Ob mit oder ohne Keller: Jedes Haus benötigt eine Bodenplatte beziehungsweise ein Fundament. Verzichtet der Häuslebauer auf ein Untergeschoss, spart er sich zwar größeren Bodenaushub und die Kellerwände, doch gleichzeitig verliert er auch eine Nutzfläche von der Größe des gesamten Erdgeschosses. Zudem benötigt ein Haus auf Bodenplatte mindestens einen Raum, der die Technik und die Hausanschlüsse beherbergt.

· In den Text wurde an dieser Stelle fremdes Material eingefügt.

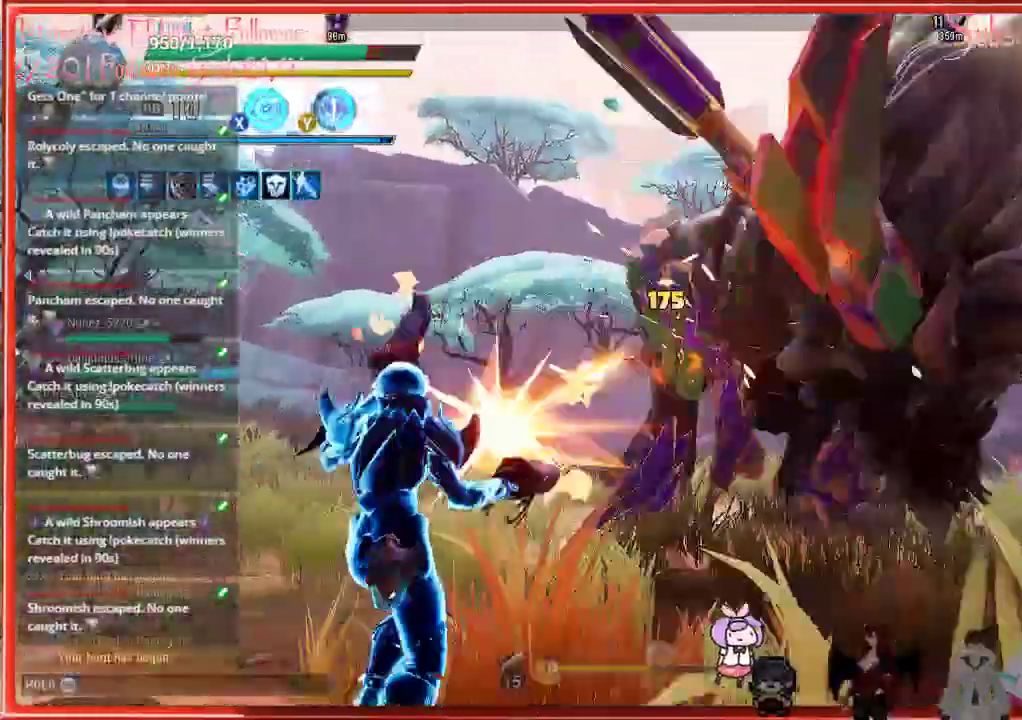
{"dt_ms": 500, "buttons": ["R2"], "left_stick": "left", "right_stick": "right", "events": [[67, "right_stick", "down-right"], [500, "left_stick", "left"], [500, "right_stick", "right"]]}
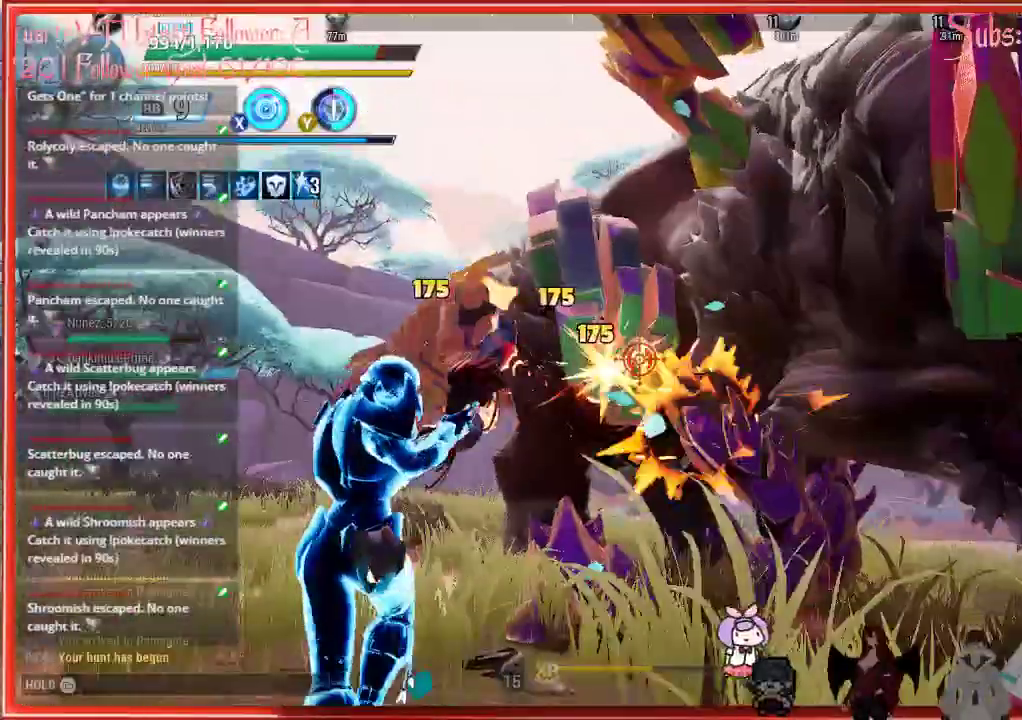
{"dt_ms": 500, "buttons": ["R2"], "left_stick": "left", "right_stick": "right", "events": []}
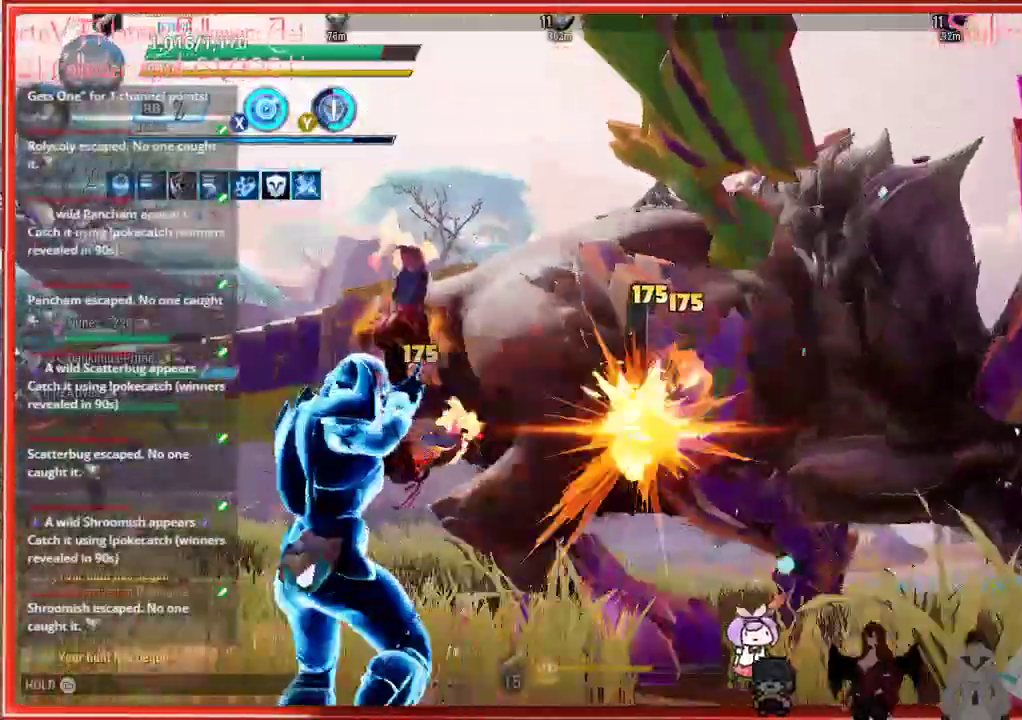
{"dt_ms": 500, "buttons": ["X", "R2"], "left_stick": "down-left", "right_stick": "center", "events": [[33, "left_stick", "down-left"], [333, "right_stick", "center"], [450, "X", "down"]]}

Dieser wird oft sehr klein gehalten, dennoch kostet er mehr als ein gleich großer Raum im Keller. Außerdem ist zu bedenken, dass der Wertverlust eines kellerlosen Hauses höher als bei einem unterkellerten Haus ist, was im Falle eines späteren Wiederverkaufs wichtig werden kann.

Eine teilweise Unterkellerung, wie sie früher oft zu finden war, gilt heutzutage kaum noch als Lösung, nicht zuletzt deshalb, weil ein halber Keller keineswegs nur halb so teuer ist wie ein ganzer.

Was kostet ein Keller wirklich?

Die tatsächlichen Kosten für einen Keller werden laut Initiative Pro Keller häufig überschätzt. Für die Unterkellerung eines freistehenden Einfamilienhauses muss der Bauherr mit Mehrkosten zwischen rund 180 bis 425 Euro pro Quadratmeter im Vergleich zu einer Bodenplatte rechnen. Zu diesem Ergebnis kommt den Experten zufolge das Institut für Bauforschung in Hannover. Mit einem Einsatz von nur zehn Prozent mehr Geld könne man demnach laut Initiative Pro Keller rund 40 Prozent mehr Raum gewinnen.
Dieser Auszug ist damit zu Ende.